La réponse de Vincent Duclert
La commission Duclert a élaboré et réalisé son rapport sur le fondement de la méthode historique et de l'analyse archivistique. Mon ouvrage présent, qui repose sur de nouvelles archives et des recherches élargies, répond aux mêmes exigences scientifiques. C'est la raison pour laquelle
Le Point lui a consacré un important dossier. La réponse du président de l'Institut François-Mitterrand s'attaque à de telles exigences, contraintes de se défendre.
La vérité historique, dont se prévaut Jean Glavany, est dégradée à un point rarement atteint dans sa réponse au dossier du
Point.

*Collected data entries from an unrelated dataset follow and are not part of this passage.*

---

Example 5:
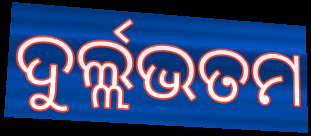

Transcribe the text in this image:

ଦୁର୍ଲ୍ଲଭତମ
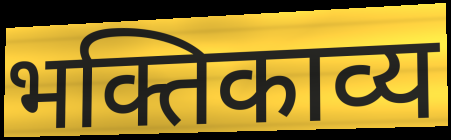
भक्तिकाव्य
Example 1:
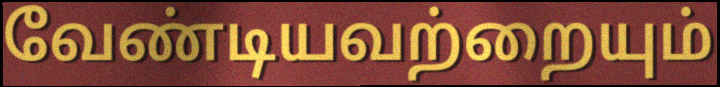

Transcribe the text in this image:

வேண்டியவற்றையும்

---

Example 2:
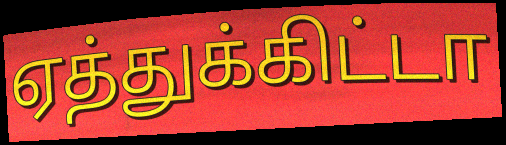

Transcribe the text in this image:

ஏத்துக்கிட்டா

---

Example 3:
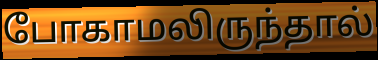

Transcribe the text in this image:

போகாமலிருந்தால்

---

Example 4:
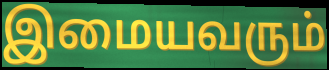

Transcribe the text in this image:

இமையவரும்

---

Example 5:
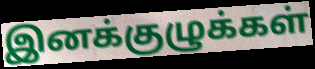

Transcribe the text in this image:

இனக்குழுக்கள்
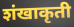
शंखाकृती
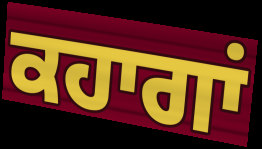
ਕਹਾਗਾਂ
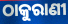
ଠାକୁରାଣୀ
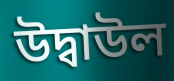
উদ্বাউল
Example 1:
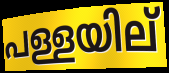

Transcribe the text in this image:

പള്ളയില്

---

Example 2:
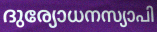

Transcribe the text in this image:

ദുര്യോധനസ്യാപി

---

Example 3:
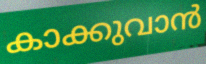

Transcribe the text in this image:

കാക്കുവാൻ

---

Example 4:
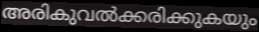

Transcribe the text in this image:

അരികുവൽക്കരിക്കുകയും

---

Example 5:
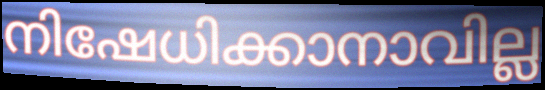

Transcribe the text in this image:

നിഷേധിക്കാനാവില്ല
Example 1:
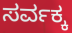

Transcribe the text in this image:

ಸರ್ವಕ್ಕ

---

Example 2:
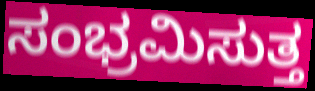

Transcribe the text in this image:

ಸಂಭ್ರಮಿಸುತ್ತ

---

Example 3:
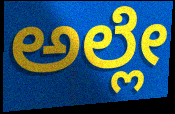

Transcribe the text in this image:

ಅಲ್ಲೇ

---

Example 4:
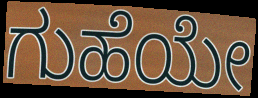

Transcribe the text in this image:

ಗುಹೆಯೇ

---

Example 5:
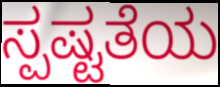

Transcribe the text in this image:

ಸ್ಪಷ್ಟತೆಯ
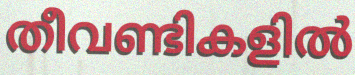
തീവണ്ടികളിൽ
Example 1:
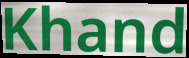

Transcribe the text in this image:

Khand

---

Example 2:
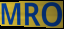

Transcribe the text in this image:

MRO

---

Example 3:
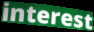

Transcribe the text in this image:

interest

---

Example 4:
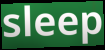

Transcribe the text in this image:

sleep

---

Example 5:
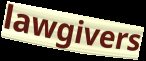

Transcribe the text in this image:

lawgivers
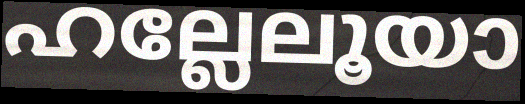
ഹല്ലേലൂയാ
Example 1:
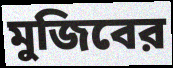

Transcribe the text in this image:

মুজিবের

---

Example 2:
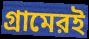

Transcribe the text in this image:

গ্রামেরই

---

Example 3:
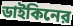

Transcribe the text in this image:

ডাইকিনের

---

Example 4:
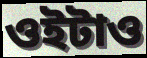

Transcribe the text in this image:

ওইটাও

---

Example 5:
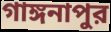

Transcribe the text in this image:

গাঙ্গনাপুর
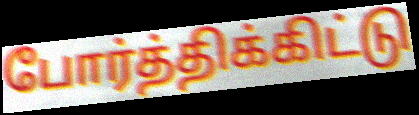
போர்த்திக்கிட்டு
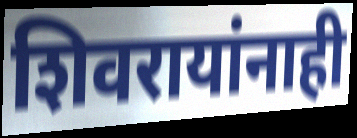
शिवरायांनाही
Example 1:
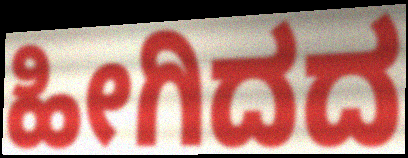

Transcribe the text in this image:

ಹೀಗಿದದ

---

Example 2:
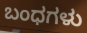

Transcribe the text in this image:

ಬಂಧಗಳು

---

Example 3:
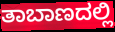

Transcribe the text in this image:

ತಾಬಾಣದಲ್ಲಿ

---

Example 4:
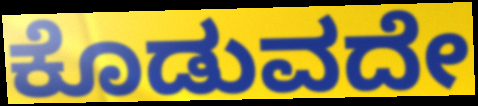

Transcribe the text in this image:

ಕೊಡುವದೇ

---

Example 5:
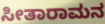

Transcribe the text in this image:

ಸೀತಾರಾಮನ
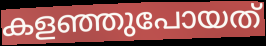
കളഞ്ഞുപോയത്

Ses mises en cause de la recherche, récurrentes depuis près de trente ans, rejettent la connaissance exacte fondée sur les sources. Avec mon livre, elles se heurtent à de nouvelles archives et à des analyses approfondies, raison pour laquelle elles redoublent d'intensité :
– sont dénoncées les conclusions du rapport de la commission dite Duclert soi-disant en «
décalage majeur avec le corps de celui-ci » alors même que ces conclusions, adoptées à l'unanimité des membres de la commission, tirent leur force précisément de leur adéquation avec la recherche menée. L'accusation d'une citation tronquée est sans fondement car cette citation n'est nulle part dans mon livre. Le public peut vérifier de lui-même, par un retour aux textes, l'inanité de ces affirmations.

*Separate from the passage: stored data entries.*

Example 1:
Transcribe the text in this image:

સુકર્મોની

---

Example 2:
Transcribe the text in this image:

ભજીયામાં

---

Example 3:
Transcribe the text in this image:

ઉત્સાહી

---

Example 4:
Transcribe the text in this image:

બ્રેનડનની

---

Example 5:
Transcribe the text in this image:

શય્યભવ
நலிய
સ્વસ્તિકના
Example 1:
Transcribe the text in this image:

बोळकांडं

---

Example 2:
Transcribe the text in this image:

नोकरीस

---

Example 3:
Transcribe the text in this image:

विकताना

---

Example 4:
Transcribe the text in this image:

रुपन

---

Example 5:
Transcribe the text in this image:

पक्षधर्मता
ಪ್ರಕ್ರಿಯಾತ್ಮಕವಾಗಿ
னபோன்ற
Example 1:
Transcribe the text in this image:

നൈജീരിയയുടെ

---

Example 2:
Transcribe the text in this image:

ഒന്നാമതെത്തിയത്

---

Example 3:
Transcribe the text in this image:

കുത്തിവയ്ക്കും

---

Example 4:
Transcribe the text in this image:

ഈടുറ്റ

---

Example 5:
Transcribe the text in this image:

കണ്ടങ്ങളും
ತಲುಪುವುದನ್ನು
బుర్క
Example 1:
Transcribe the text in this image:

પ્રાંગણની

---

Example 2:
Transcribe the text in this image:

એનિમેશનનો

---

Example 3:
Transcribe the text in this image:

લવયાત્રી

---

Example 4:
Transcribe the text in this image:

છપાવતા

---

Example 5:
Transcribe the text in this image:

– sont convoqués la critique purement rhétorique sur le « biais rétrospectif » de ces deux travaux scientifiques qui documentent en détail (et avec un niveau encore supérieur pour mon livre) la masse d'alertes lancées en temps réel, de 1990 à 1993, sur le risque de génocide des Tutsis, aussitôt portées à la connaissance de la présidence de la République qui les ignore ; un anti-intellectualisme flagrant qui dure depuis 1990 et qui cible les nombreux historiens, chercheurs et experts du sujet.
– sont promues les réécritures de l'Histoire sur les accords d'Arusha d'août 1993 alors que les autorités françaises en sapent l'application tandis que le soutien continu de François Mitterrand au général président Habyarimana, qui torpille ces accords, ne se dément jamais ; mais aussi sur l'entente Édouard Balladur-François Mitterrand dans l'opération Turquoise, alors que le gouvernement lutte pied à pied contre les « cercles bellicistes » du pouvoir et adopte, dès le 16 mai 1994 par la voix de son ministre des Affaires étrangères Alain Juppé, la reconnaissance du génocide des Tutsis contestée par l'Élysée.

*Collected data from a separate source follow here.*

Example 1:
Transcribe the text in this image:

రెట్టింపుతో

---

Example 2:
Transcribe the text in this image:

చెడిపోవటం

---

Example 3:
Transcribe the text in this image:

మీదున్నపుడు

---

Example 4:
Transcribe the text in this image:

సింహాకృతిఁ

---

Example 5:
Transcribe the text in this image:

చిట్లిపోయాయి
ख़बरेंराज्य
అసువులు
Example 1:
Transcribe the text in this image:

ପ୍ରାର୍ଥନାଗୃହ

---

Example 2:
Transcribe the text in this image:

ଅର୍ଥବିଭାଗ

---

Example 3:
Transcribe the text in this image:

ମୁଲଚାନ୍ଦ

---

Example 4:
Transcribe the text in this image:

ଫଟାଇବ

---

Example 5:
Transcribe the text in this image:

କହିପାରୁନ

– sont répétées à l'envi les thèses à charge sur le « génocide rwandais » découlant d'ouvrages non scientifiques et égarant la vérité sur le génocide des Tutsis, et sur la supposée « vindicte anti-mitterrandienne » de la « deuxième gauche », alors même que le premier opposant ministériel entre 1991 et 1993 à l'alliance avec le régime inacceptable du Rwanda est le très « première gauche » Pierre Joxe.
– et que dire de l'occultation de l'enquête exemplaire des juges Poux-Trévidic infirmant l'instruction Bruguière ? De l'expression «
violence endémique » qu'emploie Jean Glavany pour qualifier la situation du Rwanda en 1993 ? Celle-ci porte la marque d'une vision pour le moins paternaliste d'un pays africain et traduit un étrange réductionnisme alors que sa société fait face à l'extermination programmée de la minorité tutsie par l'extrémisme hutu – connue d'historiens, d'avocats et de citoyens, de diplomates et d'officiers, s'efforçant d'alerter du risque de génocide, incarnant l'honneur de la démocratie républicaine et de la République savante face à la raison d'État de l'exécutif présidentiel. Ses responsabilités, lourdes et accablantes, sur lesquelles se conclut le rapport Duclert, sont amplifiées dans mon ouvrage présent. La recherche se poursuit et ne se laissera pas intimider.
Vincent Duclert, historien, président (2019-2021) de la Commission de recherche sur les archives françaises relatives au Rwanda et au génocide des Tutsis.